The date was June 1, 1997, and the plane was minutes from touching down in Anchorage, Alaska. At the airport I would meet up with Attica native Tim Sawyer, then a phys-ed instructor and high school football coach in Palmer, Alaska. There were two days of classes remaining, after which Tim and I would spend the next month seeing a good deal of Alaska, gold prospecting, hiking, fishing, photography, etc. Our journey would cover more than 2500 miles of Alaskan wilderness with seven different camp sites. Our travels took us through the Alaskan Range, across the Yukon River and beyond, to the Arctic Circle and several stops in between.

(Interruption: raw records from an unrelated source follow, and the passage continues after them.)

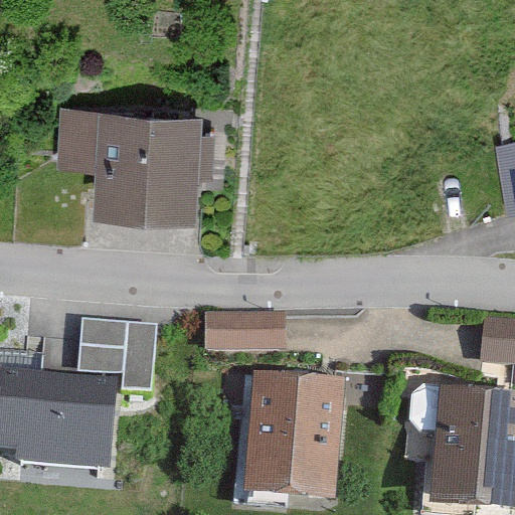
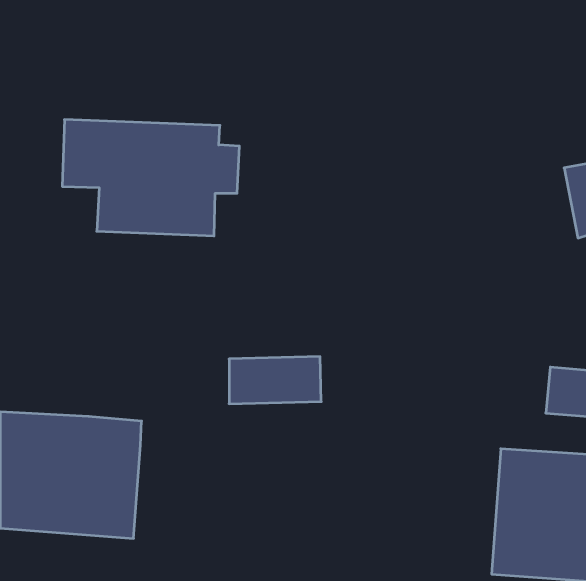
building: [79,314,160,391] -> none
building: [241,375,340,501] -> none

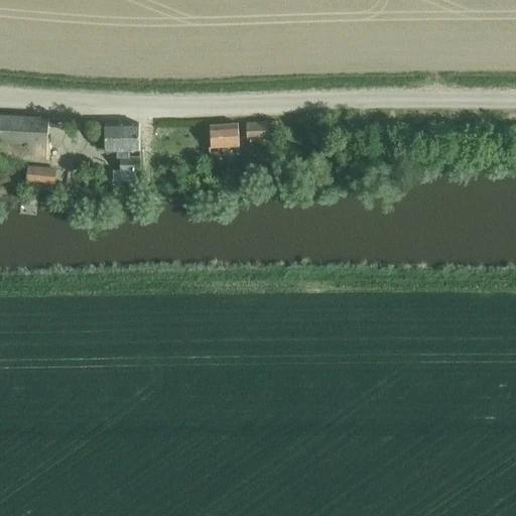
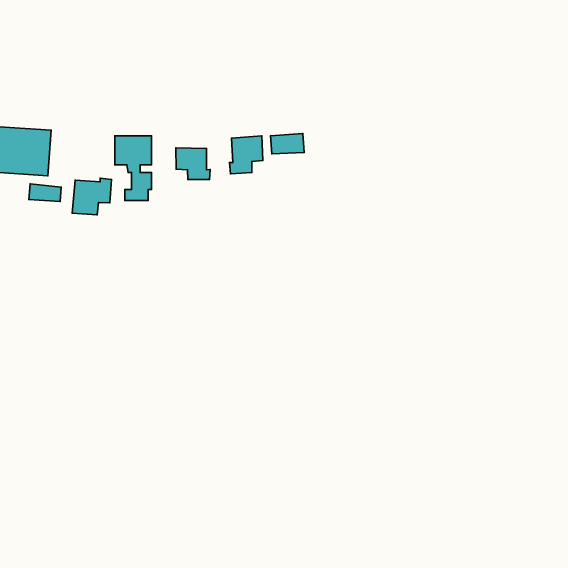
building: none -> [176,148,210,179]
building: none -> [72,178,111,215]

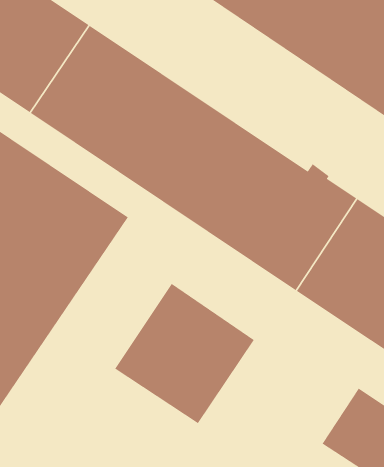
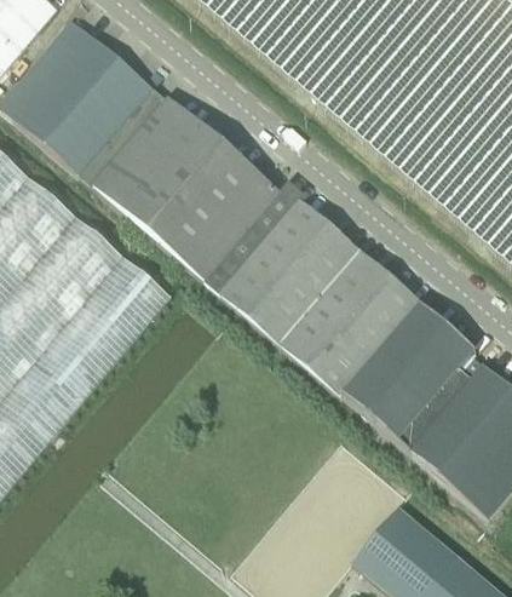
building: [114,283,255,424] -> none

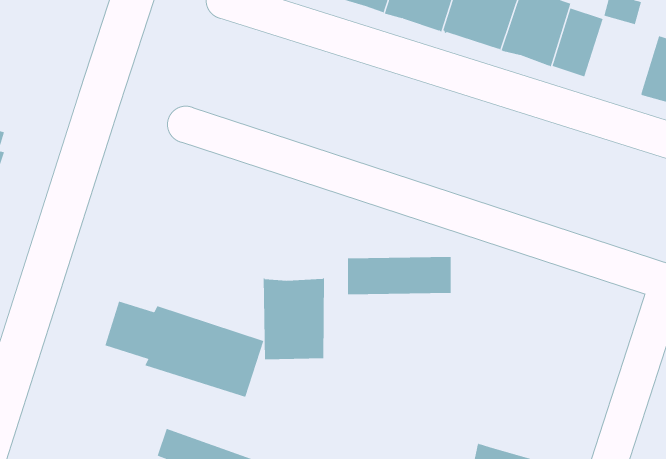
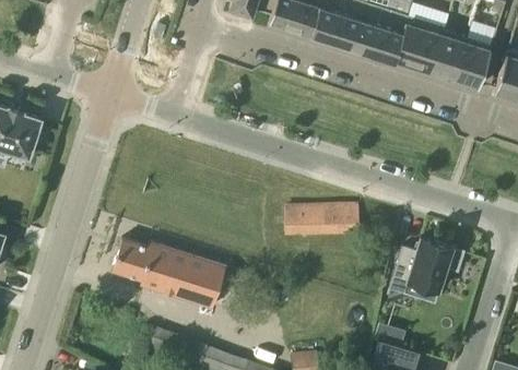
building: none -> [455,38,492,88]
building: [263,277,324,360] -> none
building: none -> [390,239,464,295]

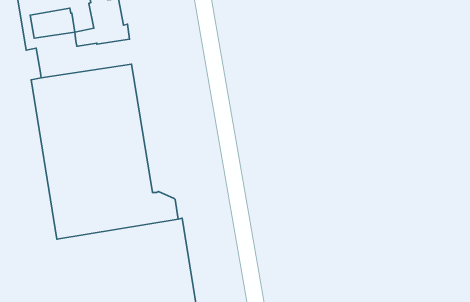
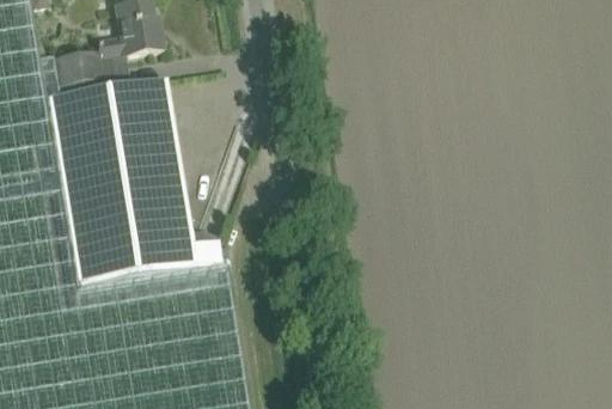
building: [30,8,75,38] -> [50,56,104,92]

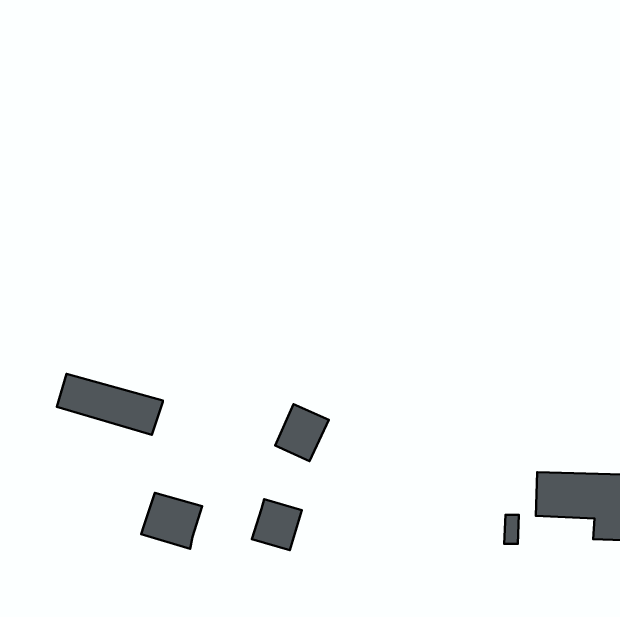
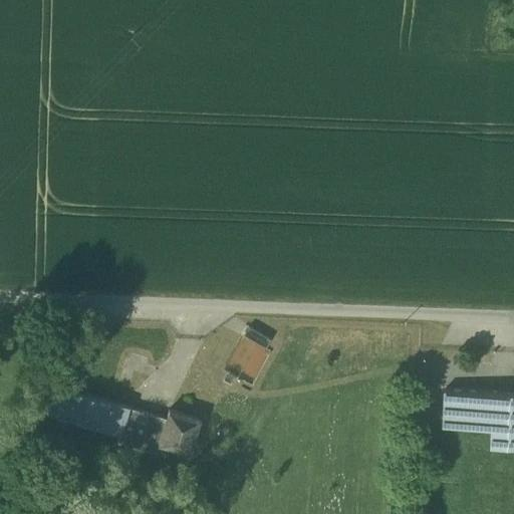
building: [57,374,163,435] -> [42,388,130,438]
building: [252,499,302,550] -> [161,414,202,456]

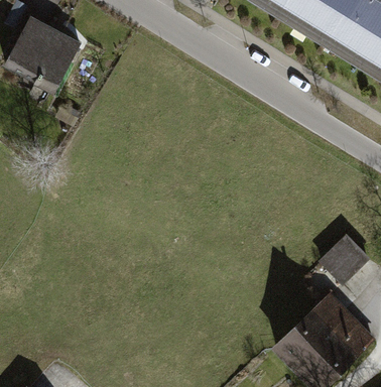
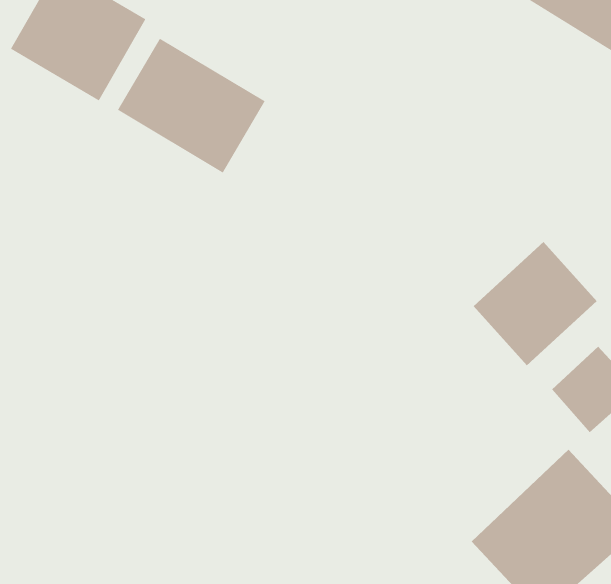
building: none -> [117,38,266,173]
building: none -> [473,241,597,366]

The adventure began with a five hour drive north to Fairbanks, then traveling northeast on the Steese Highway, a two-lane gravel road, for one-hundred forty miles. At some point, Tim turned off the “highway,” following a graded secondary road for fourteen miles through the East Crazy Mountains. By traversing a series of rolling hills and valleys, we came to the north fork of Harrison Creek. There we would set up base camp for ten days before moving on to the Arctic Circle and another go at the gold and some mighty fine grayling fishing.
Four weeks later we would cap off our adventure by rafting a forty-seven mile section of the Little Susitna River, a two day excursion in a two-man Zodiac, a rubber raft with wooden floor boards. Through a series of posts over the next few days, I would like to revisit Alaska, and share the experience.